The line containing "2: (653, 144)" marks the end: quote every line from the start of the records below through it, word for word.

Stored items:
********

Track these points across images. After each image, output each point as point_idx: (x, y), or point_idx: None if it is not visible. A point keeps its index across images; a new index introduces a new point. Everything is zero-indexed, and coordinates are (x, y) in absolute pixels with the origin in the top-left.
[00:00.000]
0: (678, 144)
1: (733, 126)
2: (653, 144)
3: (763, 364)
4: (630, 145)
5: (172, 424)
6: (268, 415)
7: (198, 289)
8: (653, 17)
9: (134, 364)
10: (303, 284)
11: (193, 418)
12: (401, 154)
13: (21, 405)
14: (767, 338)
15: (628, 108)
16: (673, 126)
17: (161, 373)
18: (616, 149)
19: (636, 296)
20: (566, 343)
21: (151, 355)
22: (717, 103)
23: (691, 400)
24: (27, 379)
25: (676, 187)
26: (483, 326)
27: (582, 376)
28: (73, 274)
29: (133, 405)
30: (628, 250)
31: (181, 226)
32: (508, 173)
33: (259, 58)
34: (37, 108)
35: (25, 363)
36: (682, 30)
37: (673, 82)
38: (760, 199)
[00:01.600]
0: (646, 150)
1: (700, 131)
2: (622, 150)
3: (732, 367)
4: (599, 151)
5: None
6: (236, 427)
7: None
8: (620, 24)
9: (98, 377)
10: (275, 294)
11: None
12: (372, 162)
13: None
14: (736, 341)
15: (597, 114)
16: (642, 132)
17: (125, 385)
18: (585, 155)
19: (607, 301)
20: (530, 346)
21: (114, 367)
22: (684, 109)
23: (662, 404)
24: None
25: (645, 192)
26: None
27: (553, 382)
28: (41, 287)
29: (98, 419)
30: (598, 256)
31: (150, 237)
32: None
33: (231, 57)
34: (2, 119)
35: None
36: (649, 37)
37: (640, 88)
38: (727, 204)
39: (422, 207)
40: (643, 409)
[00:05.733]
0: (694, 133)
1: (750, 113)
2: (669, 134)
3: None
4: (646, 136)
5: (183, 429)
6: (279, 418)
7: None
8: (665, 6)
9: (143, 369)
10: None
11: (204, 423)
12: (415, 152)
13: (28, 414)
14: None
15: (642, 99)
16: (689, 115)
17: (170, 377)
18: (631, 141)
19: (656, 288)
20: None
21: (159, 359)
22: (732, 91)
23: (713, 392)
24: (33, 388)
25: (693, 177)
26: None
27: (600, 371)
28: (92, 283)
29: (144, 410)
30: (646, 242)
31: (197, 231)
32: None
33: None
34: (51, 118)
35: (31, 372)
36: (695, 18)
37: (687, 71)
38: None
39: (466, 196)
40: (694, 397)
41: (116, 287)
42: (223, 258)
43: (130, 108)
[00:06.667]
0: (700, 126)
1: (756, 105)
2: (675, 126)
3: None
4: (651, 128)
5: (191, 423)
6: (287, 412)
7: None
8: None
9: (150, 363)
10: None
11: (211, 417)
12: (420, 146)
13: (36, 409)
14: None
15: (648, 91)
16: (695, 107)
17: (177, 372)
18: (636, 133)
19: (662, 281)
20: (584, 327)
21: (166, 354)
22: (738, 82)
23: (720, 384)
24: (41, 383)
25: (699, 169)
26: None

********

> _Output of the exercise_:
Track these points across images. After each image, output each point as point_idx: (x, y), or point_idx: None if it is not visible. A point keeps its index across images; a new index introduces a new point. Everything is zero-indexed, and coordinates are (x, y) in absolute pixels with the origin in the top-left.
[00:00.000]
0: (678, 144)
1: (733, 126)
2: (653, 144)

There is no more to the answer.